Researchers from the American Chemical Society (ACS), led by Amitabha Chattopadhyay, department of cell biology at the Scripps Research Institute, have discovered a possible explanation for the symptoms of depression and anxiety that sometimes occur in patients taking the statin family of anti-cholesterol drugs and in patients on low-cholesterol diets.
Using the medication mevastatin, the researchers found that long-term use of the drug resulted in significant changes in the structure and function of serotonin cell receptors. In the ACS journal Biochemistry, the team wrote that “a significant reduction in the level of specific ligand binding and G-protein coupling to serotonin1A receptors upon chronic cholesterol depletion” was observed during the study. When cells expressing serotonin1A were treated with mevastatin, it led to a “decrease in the diffusion coefficient and an increase in the mobile fraction of the receptor, as determined by fluorescence recovery after photobleaching measurements.” The team then replenished the mevastatin-treated cells with cholesterol, which “resulted in the recovery of specific ligand binding and G-protein coupling.”

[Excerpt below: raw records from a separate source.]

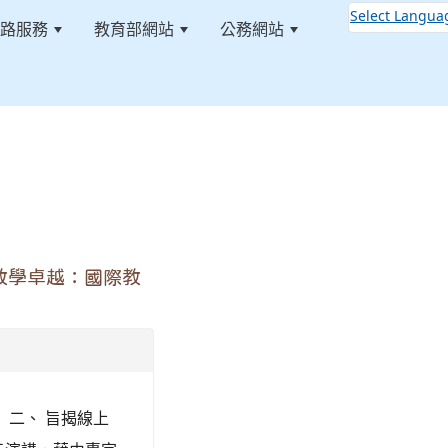
Select Langua
路服務
教育部網站
公務網站
:::
教學卓越：國際教
。 二、 旨揭線上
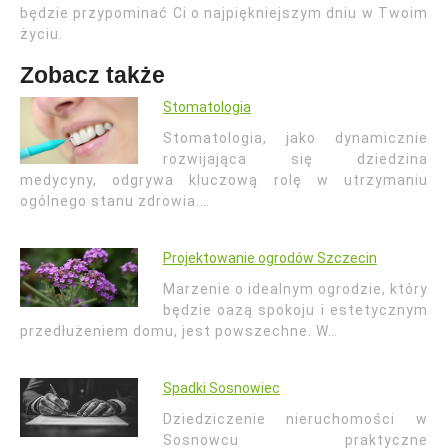
będzie przypominać Ci o najpiękniejszym dniu w Twoim
życiu.
Zobacz także
Stomatologia
Stomatologia, jako dynamicznie
rozwijająca się dziedzina
medycyny, odgrywa kluczową rolę w utrzymaniu
ogólnego stanu zdrowia.…
Projektowanie ogrodów Szczecin
Marzenie o idealnym ogrodzie, który
będzie oazą spokoju i estetycznym
przedłużeniem domu, jest powszechne. W…
Spadki Sosnowiec
Dziedziczenie nieruchomości w
Sosnowcu praktyczne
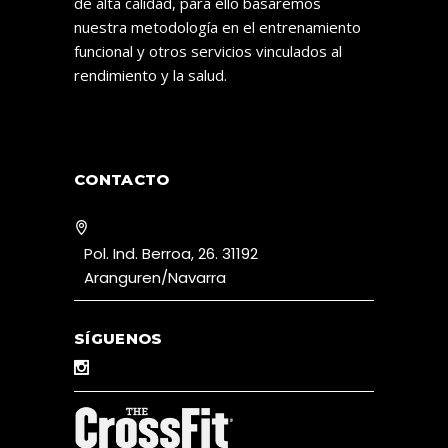
de alta calidad, para ello basaremos
nuestra metodología en el entrenamiento
funcional y otros servicios vinculados al
rendimiento y la salud.
CONTACTO
Pol. Ind. Berroa, 26. 31192
Aranguren/Navarra
SÍGUENOS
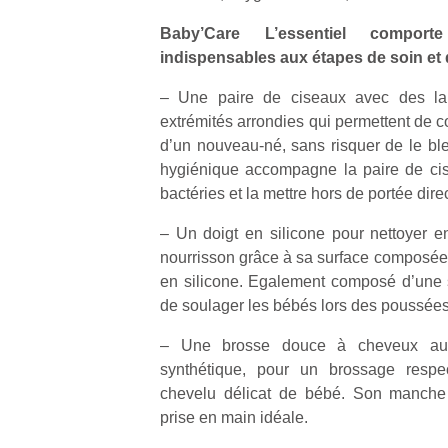
Baby’Care L’essentiel compor
indispensables aux étapes de soin et 
– Une paire de ciseaux avec des la
extrémités arrondies qui permettent de c
Un
d’un nouveau-né, sans risquer de le ble
hygiénique accompagne la paire de cis
bactéries et la mettre hors de portée dir
p
e
– Un doigt en silicone pour nettoyer 
u
nourrisson grâce à sa surface composée d
en silicone. Egalement composé d’une s
de soulager les bébés lors des poussées
– Une brosse douce à cheveux aux
synthétique, pour un brossage respec
cl
chevelu délicat de bébé. Son manch
Le
pe
prise en main idéale.
qu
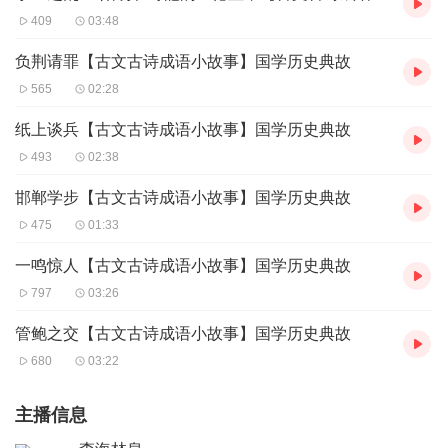
409
03:48
负荆请罪【古文古诗成语小故事】国学历史典故
565
02:28
纸上谈兵【古文古诗成语小故事】国学历史典故
493
02:38
邯郸学步【古文古诗成语小故事】国学历史典故
475
01:33
一鸣惊人【古文古诗成语小故事】国学历史典故
797
03:26
管鲍之交【古文古诗成语小故事】国学历史典故
680
03:22
主播信息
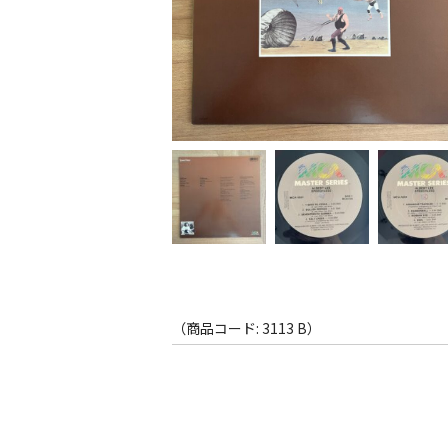
（商品コード: 3113 B）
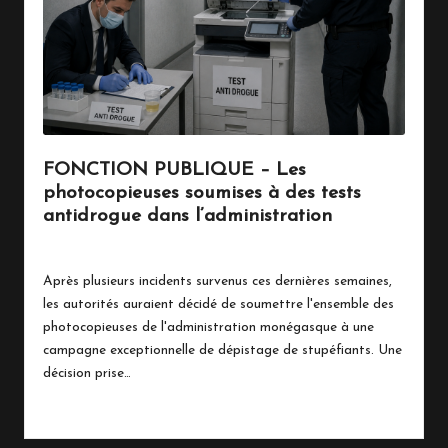
n
a
c
o
FONCTION PUBLIQUE – Les
photocopieuses soumises à des tests
antidrogue dans l’administration
22 juin 2026
Vie Quotidienne
Posted
in
Après plusieurs incidents survenus ces dernières semaines,
les autorités auraient décidé de soumettre l'ensemble des
photocopieuses de l'administration monégasque à une
campagne exceptionnelle de dépistage de stupéfiants. Une
décision prise…
Read More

According to the team, this study is the first to describe “the effect of long-term cholesterol depletion on this type of cell receptor, and suggest that chronic, low cholesterol levels in the brain might trigger anxiety and depression,” although they do note that the results “assume significance in view of recent reports highlighting the symptoms of anxiety and depression in humans upon statin administration, and the role of serotonin1A receptors in anxiety and depression.”